In correspondence and other documents now posted to the Glasgow Bar Association website, SLAB confirms that it has been asked by ministers to develop options to a change in the funding of criminal defence services. It believes that current arrangements do not encourage firms to maximise profitability, because there is a finite number of potential clientsand the number of competing firms makes it difficult for any to expand; and because it is relatively easy for solicitors to start their own firm, which leads firms to stay small or else to promote assistants to partner at an early age, thus eroding partner profits.
SLAB also says it has been concerned about the variable quality of service in some areas, and "Contracting offers one means of achieving a more flexible, robust and subject specific assurance as to quality."
Contracting is not yet imminent. SLAB gives an "absolute assurance" that it has not yet submitted any proposals to Government, that no decisions have yet been taken as to the shape of any scheme, and that the profession and others will have a "range of opportunities" to contribute to development. A page will shortly be added to its website to update on progress.

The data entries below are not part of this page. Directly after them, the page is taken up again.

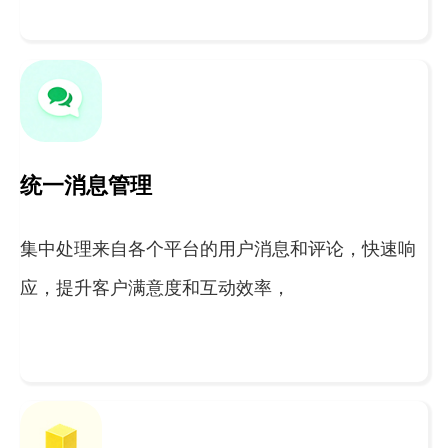
统一消息管理
集中处理来自各个平台的用户消息和评论，快速响
应，提升客户满意度和互动效率，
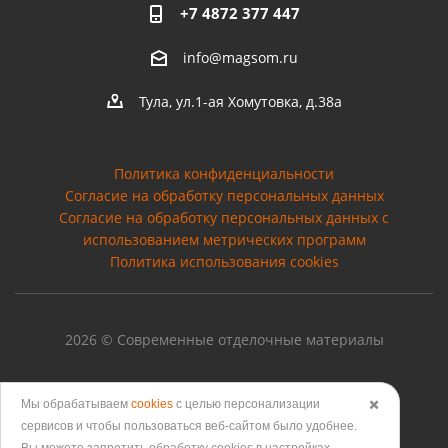
+7 4872 377 447
info@magsom.ru
Тула, ул.1-ая Хомутовка, д.38а
Политика конфиденциальности
Согласие на обработку персональных данных
Cогласие на обработку персональных данных с
использованием метрических программ
Политика использования cookies
2026 © Современные отделочные материалы
Мы обрабатываем
cookies
с целью персонализации
✖️
Версия для печати
сервисов и чтобы пользоваться веб-сайтом было удобнее.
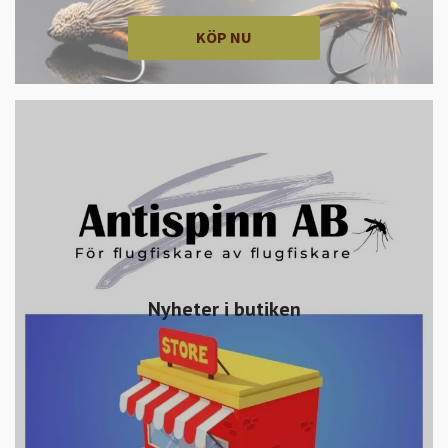
KÖP NU
Nyheter i butiken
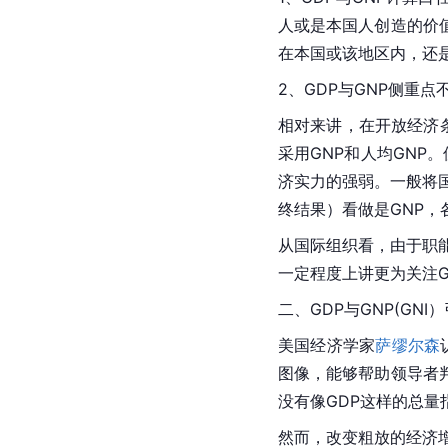
人或是本国人创造的价值
在本国或该地区内，还
2、GDP与GNP侧重
相对来讲，在开放经济条
采用GNP和人均GNP
济实力的强弱。一般将国民
终结果）看做是GNP，
从国际组织看，由于职能
一定程度上讲更为关注G
二、GDP与GNP(GN
美国经济学家
萨缪尔森
图像，能够帮助领导者
没有像GDP这样的总
然而，改变粗放的经济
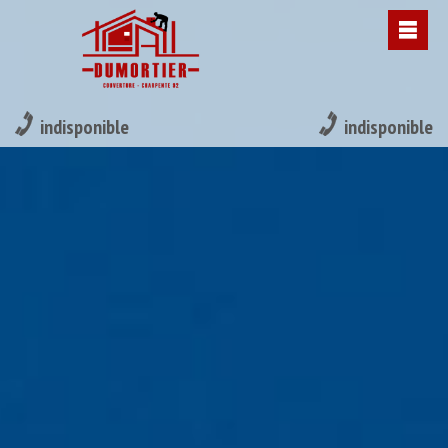
indisponible
indisponible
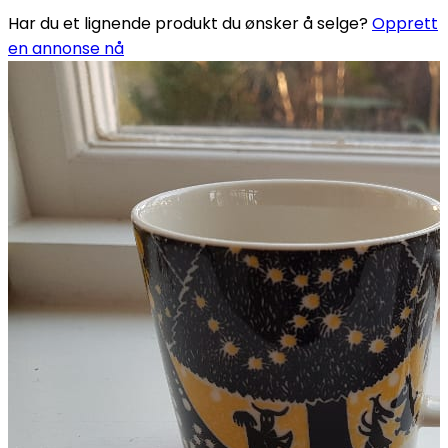
Har du et lignende produkt du ønsker å selge?
Opprett
en annonse nå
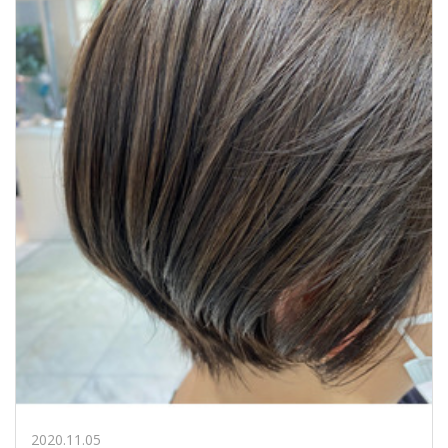
2020.11.05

However the Board has concluded that some documents should be withheld from public circulation. It believes officials might feel inhibited from being as full and frank as possible in relation to options and impacts, and that policy formation would be less effective if carried out "in a goldfish bowl". It sees little value in solicitors "spending time analysing and responding to such options when many of them will require no response". Public interest considerations also come down in favour of non-disclosure.
Further information will, it says, be made available to help an exchange of views over the coming weeks. The writer, Colin Lancaster, SLAB's director of policy and development, concludes: "It should also be possible to share with you and other interested parties some of the emerging thinking on the possible options for contracting. I must stress that we consider it to be mutually beneficial for this process be transparent, but that enforced transparency is likely to be counterproductive."